WHAT TO DO ::
Could you repeat all of the data below word for word, leaving out the pictures?

Entries taken from a collection:
---------------
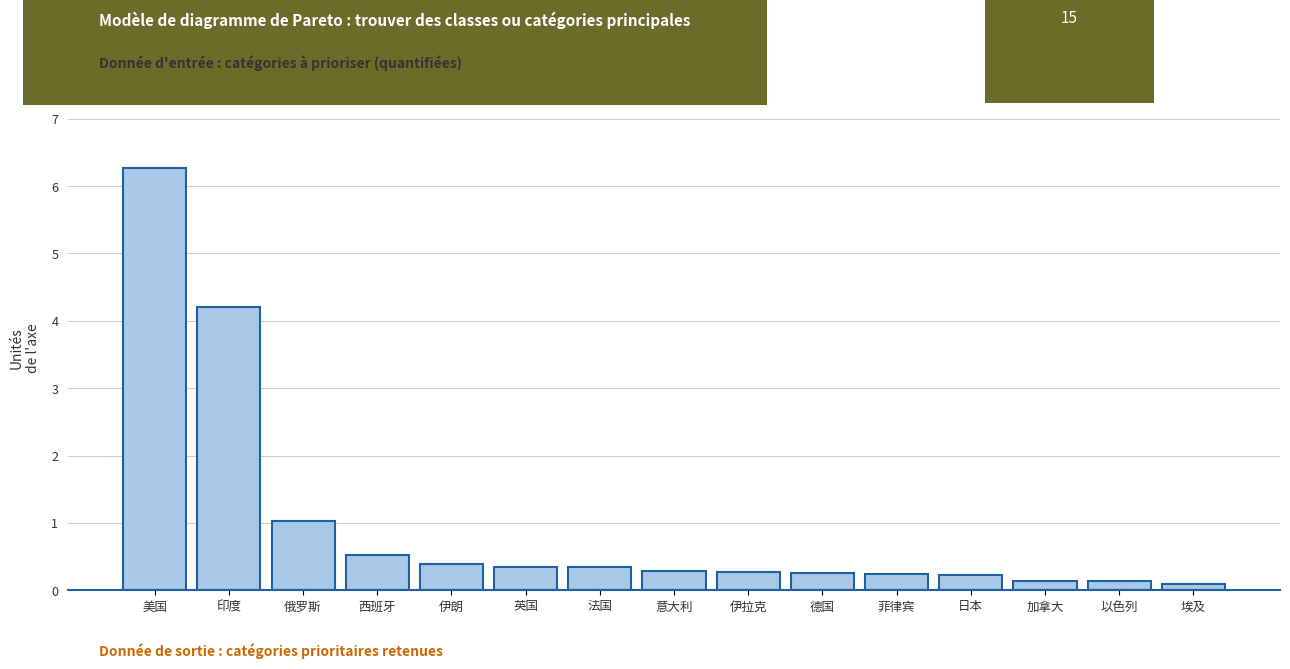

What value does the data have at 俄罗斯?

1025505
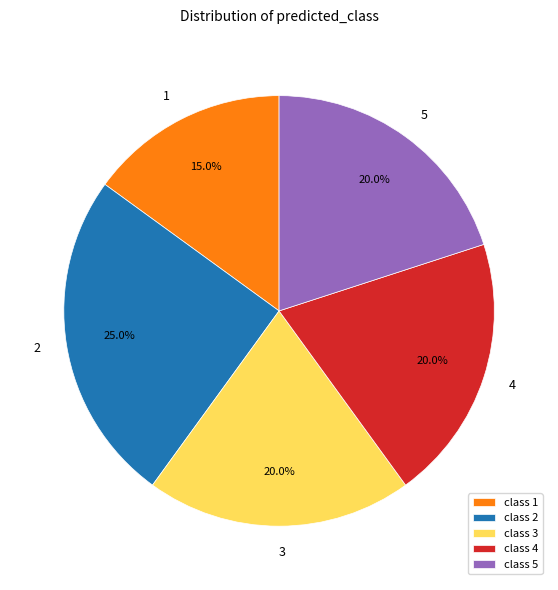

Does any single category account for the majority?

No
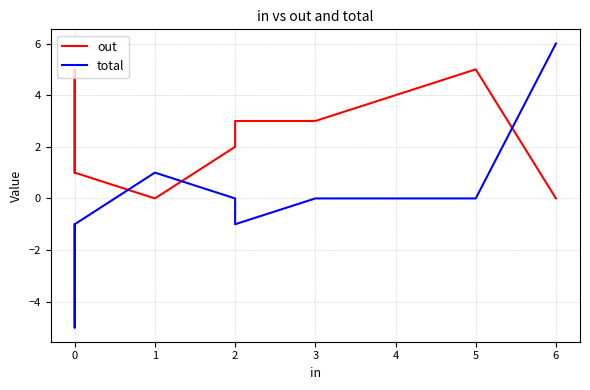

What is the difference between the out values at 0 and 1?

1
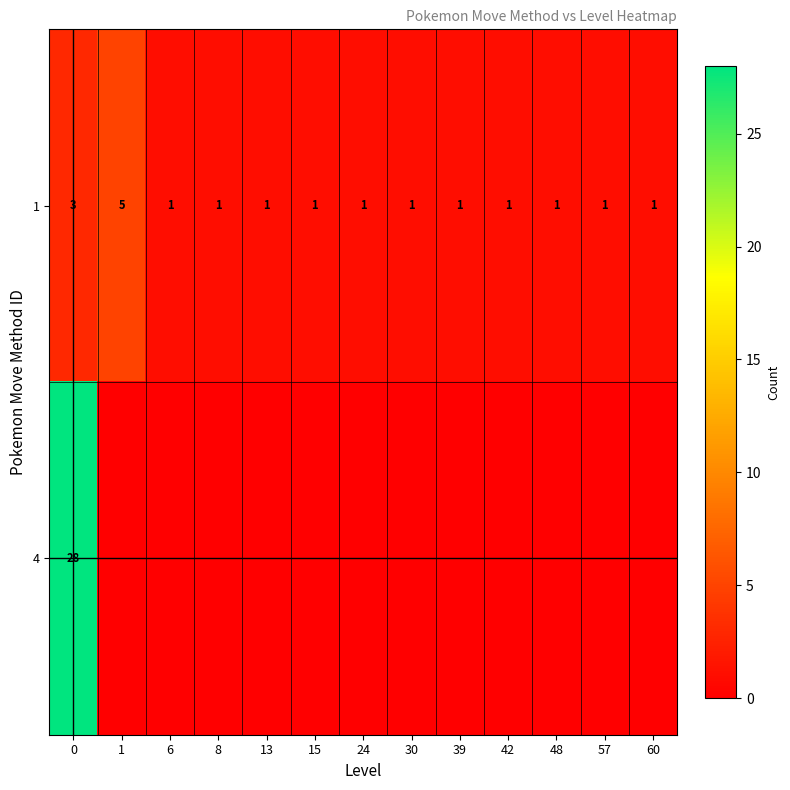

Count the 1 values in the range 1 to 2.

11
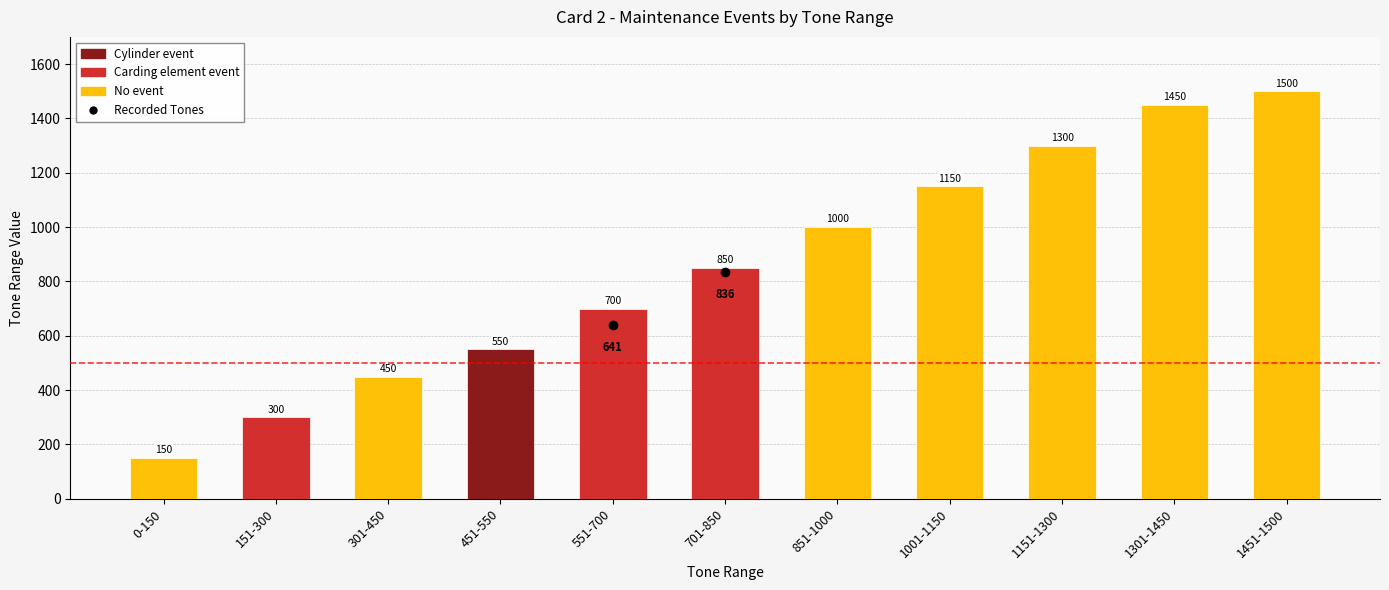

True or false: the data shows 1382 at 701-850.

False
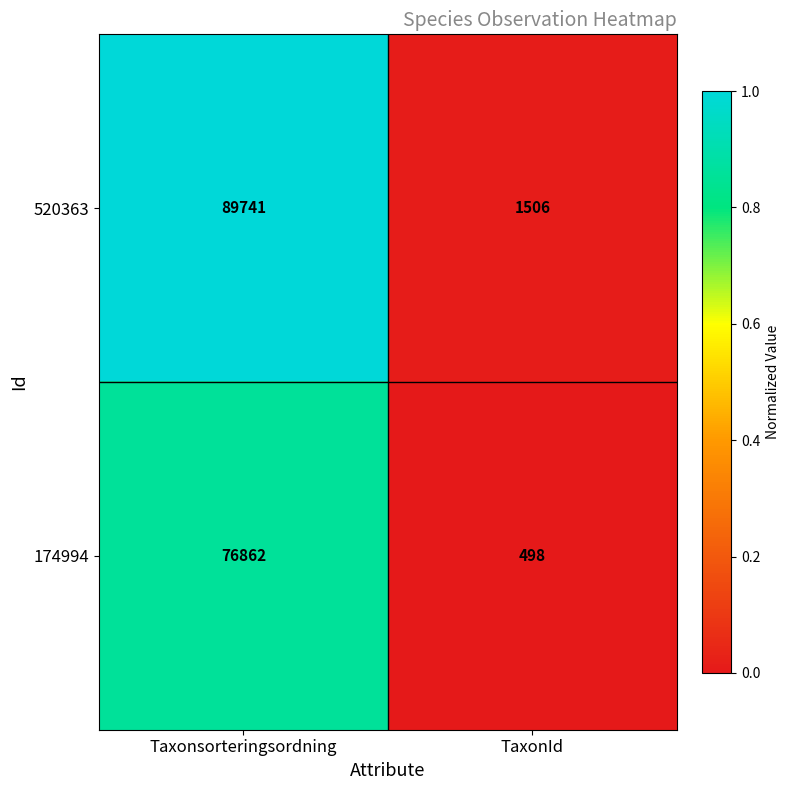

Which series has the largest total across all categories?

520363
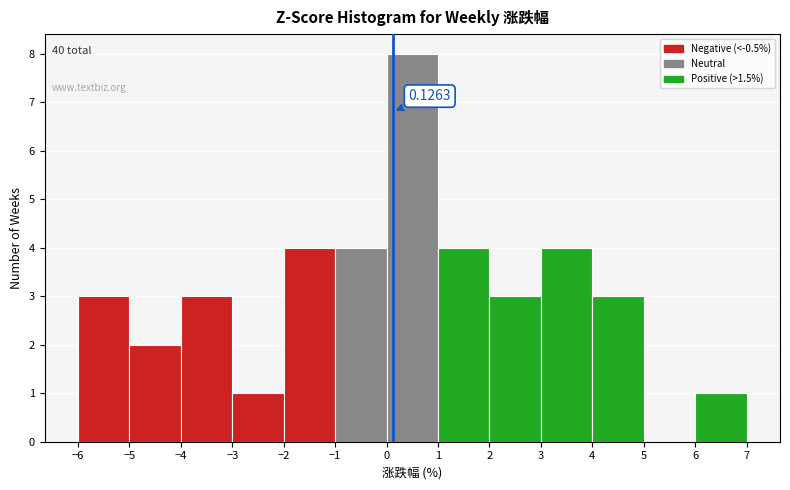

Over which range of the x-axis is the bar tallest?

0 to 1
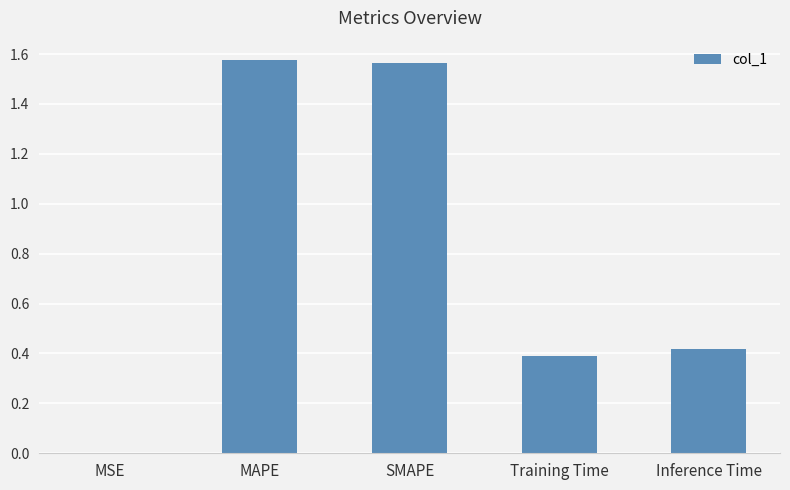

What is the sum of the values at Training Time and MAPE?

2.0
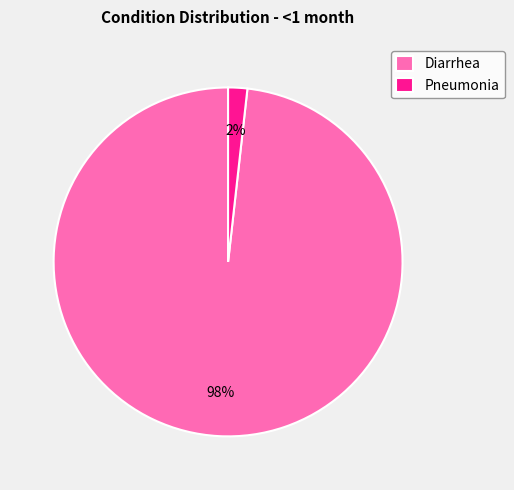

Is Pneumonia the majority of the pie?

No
---------------
EXERCISE ANSWER ::
What value does the data have at 俄罗斯?

1025505

Does any single category account for the majority?

No

What is the difference between the out values at 0 and 1?

1

Count the 1 values in the range 1 to 2.

11

True or false: the data shows 1382 at 701-850.

False

Which series has the largest total across all categories?

520363

Over which range of the x-axis is the bar tallest?

0 to 1

What is the sum of the values at Training Time and MAPE?

2.0

Is Pneumonia the majority of the pie?

No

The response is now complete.